C’est l’essence de l’article R. 213-14 du code de l’environnement relatif aux missions du préfet coordonnateur de bassin, chargé pour chaque bassin hydrographique de piloter, en concertation avec ses collègues concernés, l’élaboration et la mise en œuvre des plans de crise qui doivent servir ces principes.
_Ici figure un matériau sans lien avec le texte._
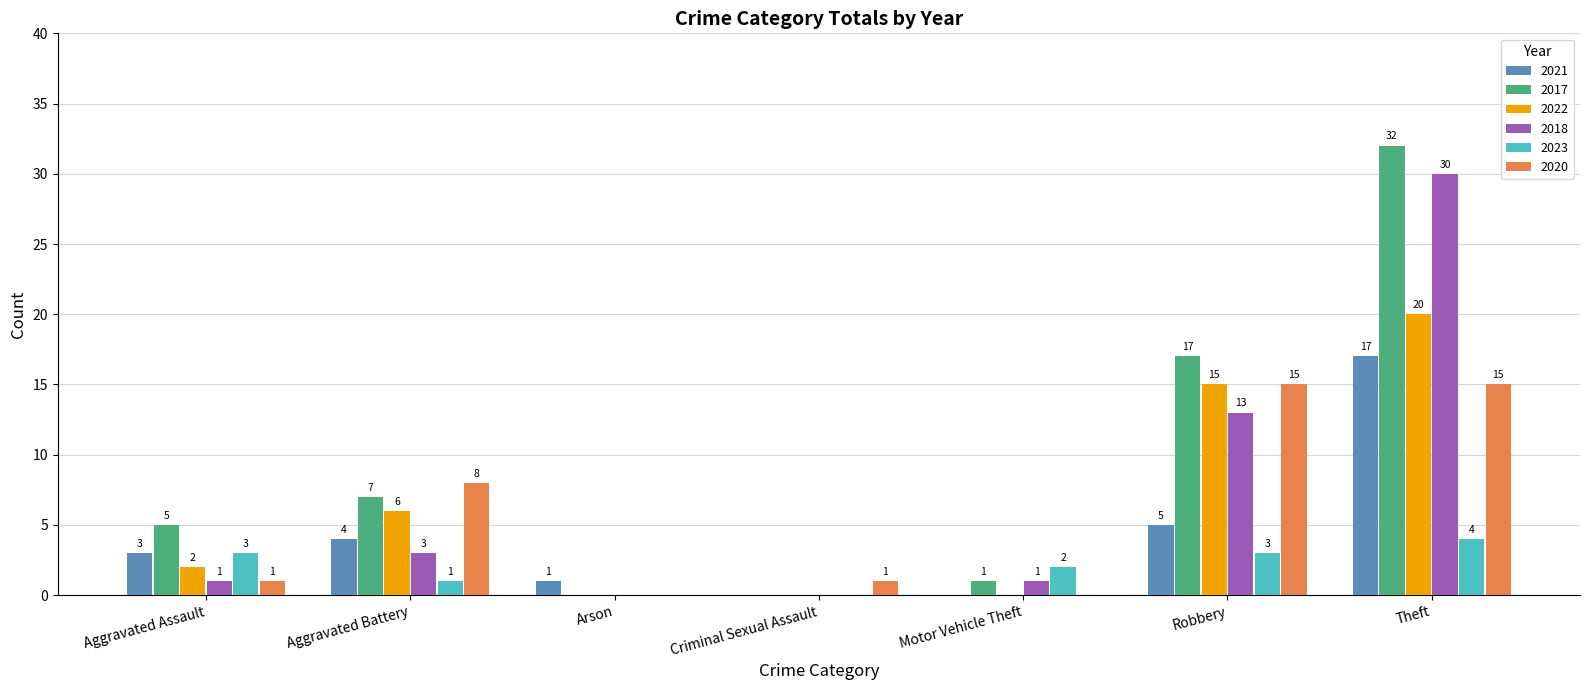

Is the value of 2023 at Aggravated Assault greater than the value of 2017 at Aggravated Assault?

No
Si le préfet ne prend pas ce type d'arrêtés, des arrêtés cadres interdépartementaux ou interrégionaux peuvent être établis à l’échelle des bassins ou sous-bassins hydrographiques. Ils permettent de définir à l’avance et de façon cohérente pour les différents départements concernés par un même bassin, les règles et les seuils de déclenchement des mesures de limitation. Ces arrêtés facilitent l’exercice réglementaire "à chaud", c’est-à -dire en période de crise. Ils permettent également d’assurer une plus grande transparence et une meilleure concertation entre les usagers d’un même bassin.
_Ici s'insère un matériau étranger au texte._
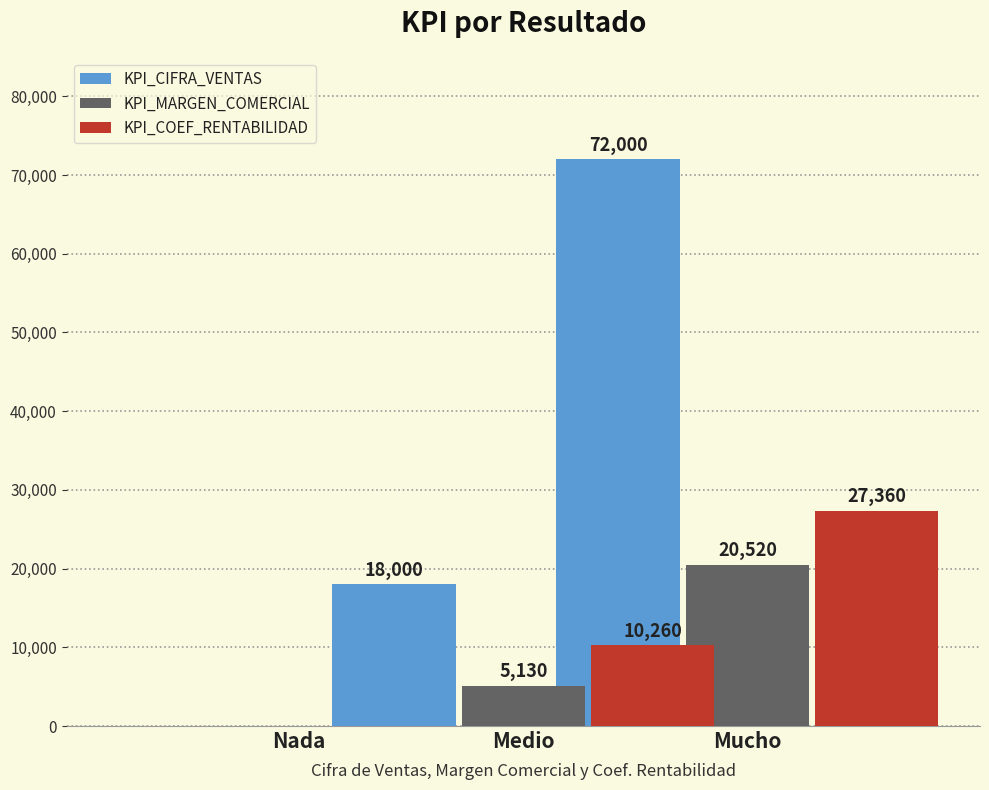

How many series are shown in this chart?

3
La gravité des phénomènes de sécheresse est d’une appréciation très variable d’un bassin à l’autre, car d’une part, la ressource en eau est très variable dans sa composition et son abondance, en fonction de la géologie des bassins et de leur climatologie ; et d’autre part, la pression sur la ressource varie considérablement d’un bassin à l’autre en fonction de la densité de la population et de la diversité des activités économiques.
Pour votre information, je vous liste les départements soumis à des arrêtés de restrictions d'eau, mais ATTENTION, si votre département n'y apparait pas, cela ne veux pas dire que la ressource en eau est fort abondante, elle est juste moins critique que ceux cités, donc ne l'a gaspillez pas : Ain (01),Aisne (02),Allier (03),Hautes-Alpes (05),Ardèche (07),Aube (10),Aveyron (12),Cantal (15),Charente (16),Charente-Maritime (17),Cher (18),Corrèze (19),Côte-d’Or (21),Dordogne (24),Doubs (25),Drôme (26),Eure (27),Eure-et-Loir (28),Finistère (29),Gard (30),Haute-Garonne (31),Gers (32),Gironde (33),Hérault (34),Ille-et-Vilaine (35),Indre (36),Indre-et-Loire (37),Isère (38),Jura (39),Landes (40),Loir-et-Cher (41),Loire (42),Haute-Loire (43),Loire-Atlantique (44),Loiret (45),Lot (46),Lot-et-Garonne (47),Lozère (48),Maine-et-Loire (49),Manche (50),Marne (51),Haute-Marne (52),Mayenne (53),Meuse (55),Morbihan (56),Nièvre (58),Oise (60),Orne (61),Bas-Rhin (67),Haut-Rhin (68),Rhône (69),Haute-Saône (70),Saône-et-Loire (71),Sarthe (72),Savoie (73),Haute-Savoie (74),Seine-Maritime (76),Seine-et-Marne (77),Deux-Sèvres (79),Somme (80),Tarn (81),Tarn-et-Garonne (82),Vaucluse (84),Vendée (85),Vienne (86),Haute-Vienne (87),Yonne (89),Territoire de Belfort (90),Essonne (91),Val de Marne (94),Val d’Oise (95).